The Opinion Pages | EDITORIAL
James Comey’s Big Mistake
Four days after James Comey, the F.B.I. director, sent Congress a brief, inscrutable, election-shaking letter about emails that may or may not be new or relevant to the previously concluded investigation into Hillary Clinton’s private email server, his logic makes even less sense than it did on Friday.
He said then that he was obligated to update Congress because he had testified in July that the investigation was complete. It now turns out that he knew nothing about the substance of the emails, which were found during a separate investigation of a computer belonging to Anthony Weiner, the estranged husband of Huma Abedin, one of Mrs. Clinton’s closest aides. And he clearly failed to consider the impact of the innuendo he unleashed just days before the election, seemingly more concerned with protecting himself from recrimination by critics in Congress and the F.B.I. In fact, the investigators had not even obtained a warrant to examine the emails when he fired off the letter; they got the warrant over the weekend.
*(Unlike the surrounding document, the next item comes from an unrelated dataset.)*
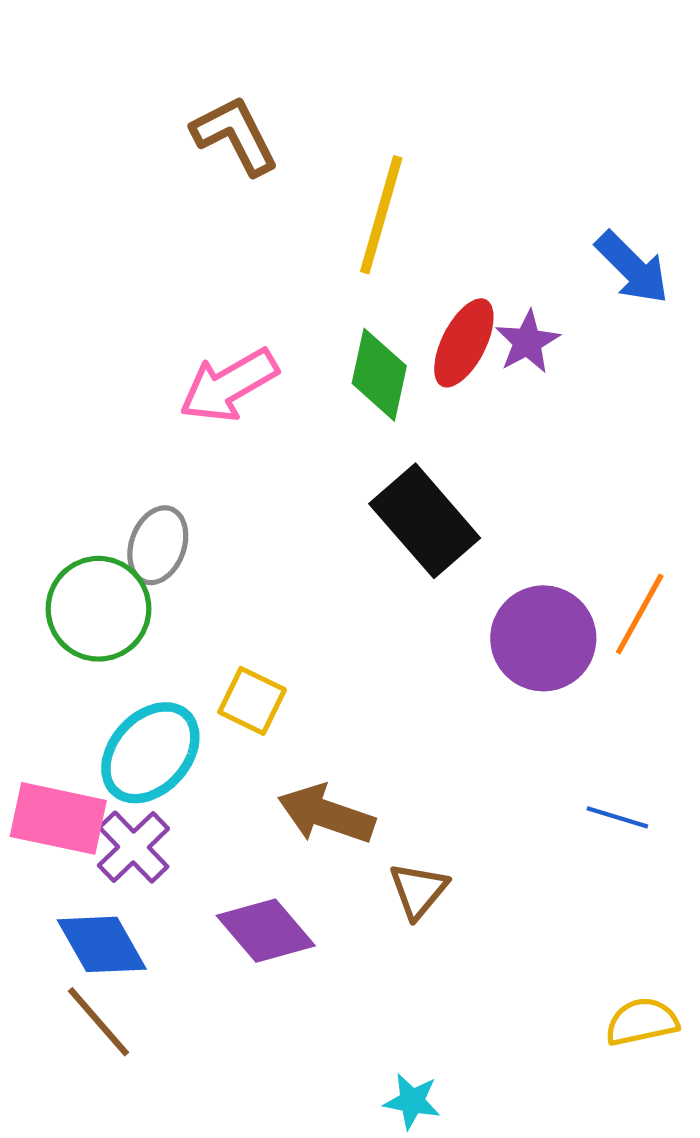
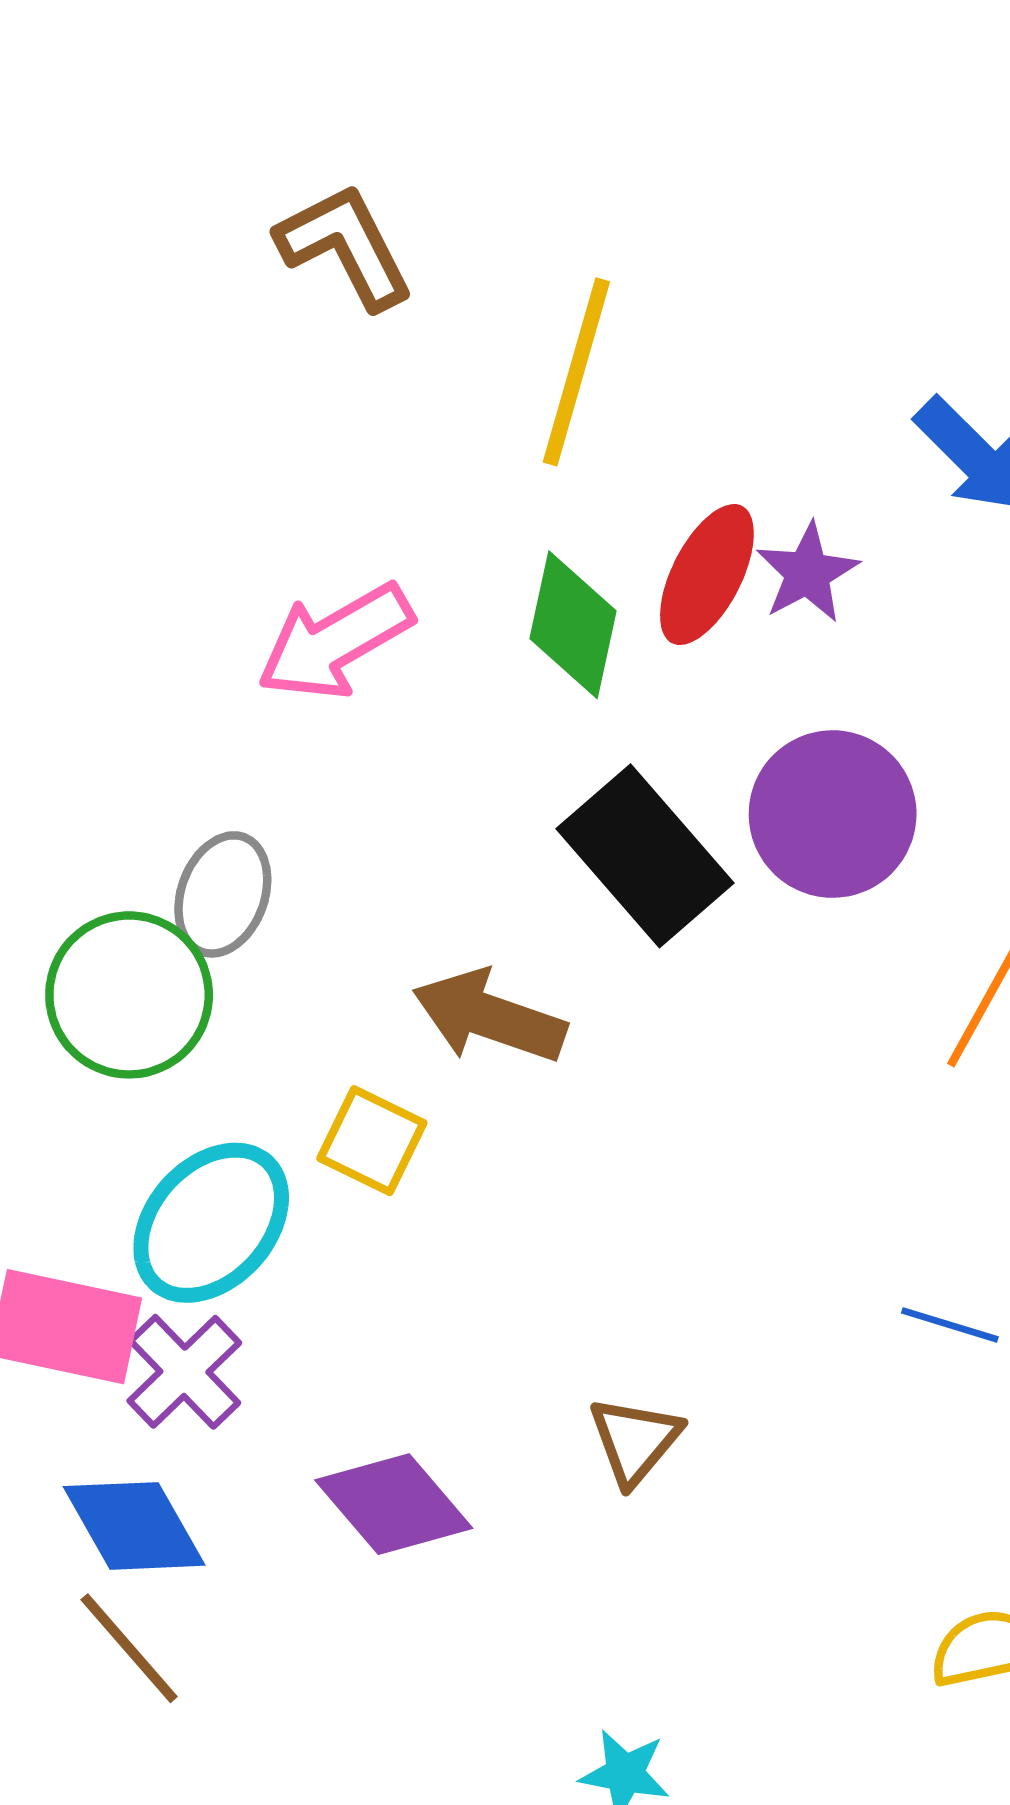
purple circle: (543, 638) -> (833, 814), moved
brown arrow: (326, 814) -> (489, 1017), moved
Now, thanks to Mr. Comey’s breathtakingly rash and irresponsible decision, the Justice Department and F.B.I. are scrambling to process hundreds of thousands of emails to determine whether there is anything relevant in them before Nov. 8 — all as the country stands by in suspense. This is not how federal investigations are conducted. In claiming to stand outside politics, Mr. Comey has instead created the hottest political football of the 2016 election.
The Clinton campaign and its supporters are apoplectic. But top federal law enforcement officials from both Democratic and Republican administrations have been just as swift and fierce in their condemnation of Mr. Comey. The Justice Department, of which the F.B.I. is a part, has a longstanding rule against disclosing inflammatory information to the public and even to Congress about an investigation within 60 days of an election, because that might be seen as influencing the vote.
Eric Holder Jr., the former attorney general, wrote in The Washington Post that Mr. Comey had “committed a serious error with potentially severe implications” and that he had “negatively affected public trust” in the Justice Department and the F.B.I. Alberto Gonzales, who was attorney general under President George W. Bush, said, “To throw out this kind of letter without more information, without really knowing what the facts are with respect to these additional emails, I think was a mistake.”
Richard Painter, President Bush’s top ethics lawyer from 2005 to 2007, went further, saying Mr. Comey’s letter had “very likely” violated a federal law barring public officials from using their position to influence the outcome of an election. In an op-ed essay in The Times, Mr. Painter said he had filed a complaint with the Office of Special Counsel to investigate Mr. Comey’s action.
Harry Reid, the Senate minority leader, echoed that charge in a letter to Mr. Comey and also criticized what he labeled a double standard. He has called on the F.B.I. to release information about any investigation into Donald Trump’s ties with the Russian government, too. But that would only compound the damage Mr. Comey has done, violate the Justice Department’s rule and further politicize the F.B.I.
Mr. Comey appears to have grasped the importance of that rule in some contexts. On Monday, CNBC reported that in early October, Mr. Comey fought successfully to keep the F.B.I.’s name off a government report regarding evidence that Russia was attempting to interfere in the presidential election. He believed the report was accurate but did not want to sign on to it so close to the election.
Amid all the noise, it’s worth remembering that even if emails with classified information are found on Mr. Weiner’s computer, that may not change Mr. Comey’s decision, announced in July, to recommend against filing charges against Mrs. Clinton, since the F.B.I. has already determined that she did not intentionally mishandle classified information.
In an election that has featured the obliteration of one long-accepted political or social norm after another, it is sadly fitting that one of the final and perhaps most consequential acts was to undermine the American people’s trust in the nation’s top law enforcement agencies.